■ Source:
The offered warranty is an internal part of many purchase decisions, plus many business models.

While obligatory to offer a warranty, especially for consumer products, the specific terms, duration, and eventual total cost of honoring warranty claims may vary dramatically.

One key to managing the overall warranty expense is to estimate the potential future warranty claims, followed by accurately tracking actual expenses during the warranty period.

Elements of a warranty claim

Warranty expenses may include

  • Call center calls for assistance
  • Shipping and handling of returned or replacement items
  • Repair center costs
  • Spare parts costs
  • Service center costs
  • Field service costs

Some organizations even include the costs of failure analysis of the returned items.

There is not a definitive list of what is included for financial reporting. Each organization will define what is included or not included in the warranty expense line of reports.

Product failure in the hands of the customer is not the only source of warranty expenses.

It is a significant element, though. When a failure occurs the customer may call or email for support rectifying the issue.

The cost of the failure may include the call, return of the failed item, and the delivery of a replacement item.

These costs occur per field failure.

Yet other costs may occur which are not directly related to a specific field failure.

For example, the call center facility and staffing may have a fixed expense per month which occurs whether or not there are any field failures.

The same for field service or repair centers, the overhead expenses set up and maintain the facilities and staff occur even as the number of field failures may vary.

Creating a meaningful warranty prediction

Forecasting is tricky business, especially about the future.

Yet, we do need some way to estimate expected warranty costs prior to incurring those costs.

A common accounting practice is to accrue funds in anticipation of upcoming expenses.

This accrual practice essential sets aside some funds to cover the expected warranty expenses.

Being able to predict how many failures are likely to occur along with the cost of the relatively fixed warranty costs permits setting aside just enough money and not too much.

Work with your finance team to help them understand the technical risks that may lead to product failure.

A system reliability model built with engineering estimates, test results, and life modeling may provide an expected distribution or probability of failures over time.

■ Requirement 1: Translate this sentence from the warranty text into Spanish: "A common accounting practice is to accrue funds in anticipation of upcoming expenses."
■ Requirement 2: Carry on the text about warranty expenses from where it stops, picking up after its final sentence.

■ Data segment:
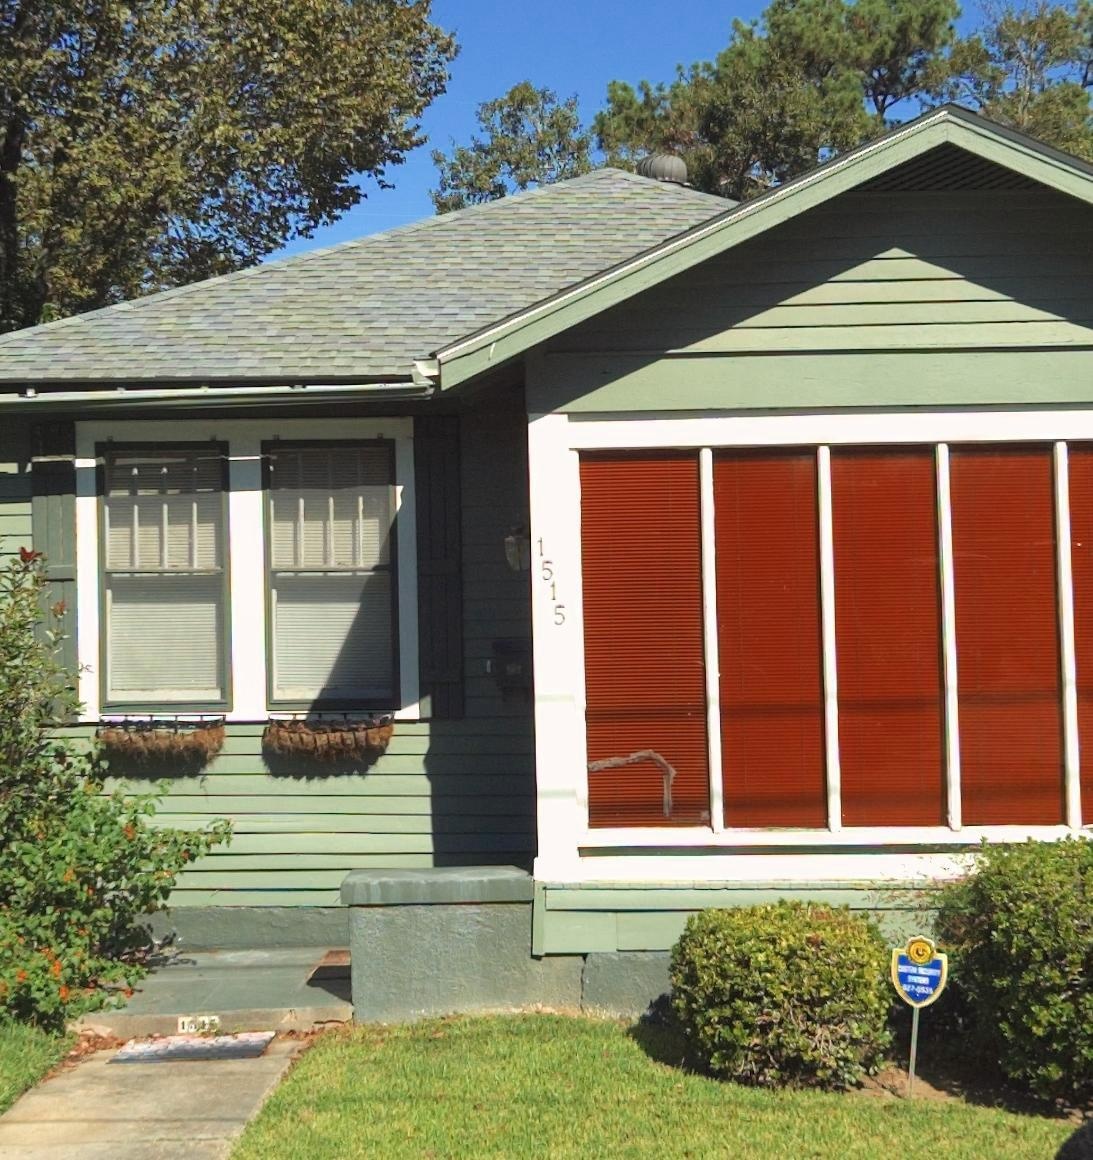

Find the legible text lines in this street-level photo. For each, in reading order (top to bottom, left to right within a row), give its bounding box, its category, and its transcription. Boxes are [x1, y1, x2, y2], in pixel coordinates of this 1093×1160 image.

■ Task answer 1: Una práctica contable común es acumular fondos en previsión de gastos futuros.

■ Task answer 2:
The reliability model along with the shipments data permits you to create an estimate of the number of field failures that may occur.

Combine the number of failures with the warranty cost per failure, along with the fixed warranty costs, to determine an overall warranty estimate for a future time period of interest.

A common financial practice to predicting warranty expenses

Not all organizations have an accurate technical (design team developed) system reliability model nor a good idea of the probability of failure for the product.

Thus, many financial teams have little information to forecast warranty expenses based on expected failure rates.

These teams still need to accrue for warranty.

A common practice is to simply use the recent history of warranty expenses, adjust for changes in volume of units to ship in the coming month or quarter, and set that amount aside for warranty expenses.

This is fairly accurate when the product mix and technology, along with customer use and expectations, remain relatively stable.

It’s just a guess for new products, technology, or markets.

With either method, the financial team will adjust the accrual amounts based on recent history and local policy concerning budgeting for warranty expenses.

To see warranty accrual and expense trends for US publicly traded companies visit WarrantyWeek.com.

Eric Arnum reviews financial documents to track and report on warranty accrual and expense patterns. He regularly reports by industry segment and it’s a great way to see how your industry is doing concerning forecasting warranty accurately.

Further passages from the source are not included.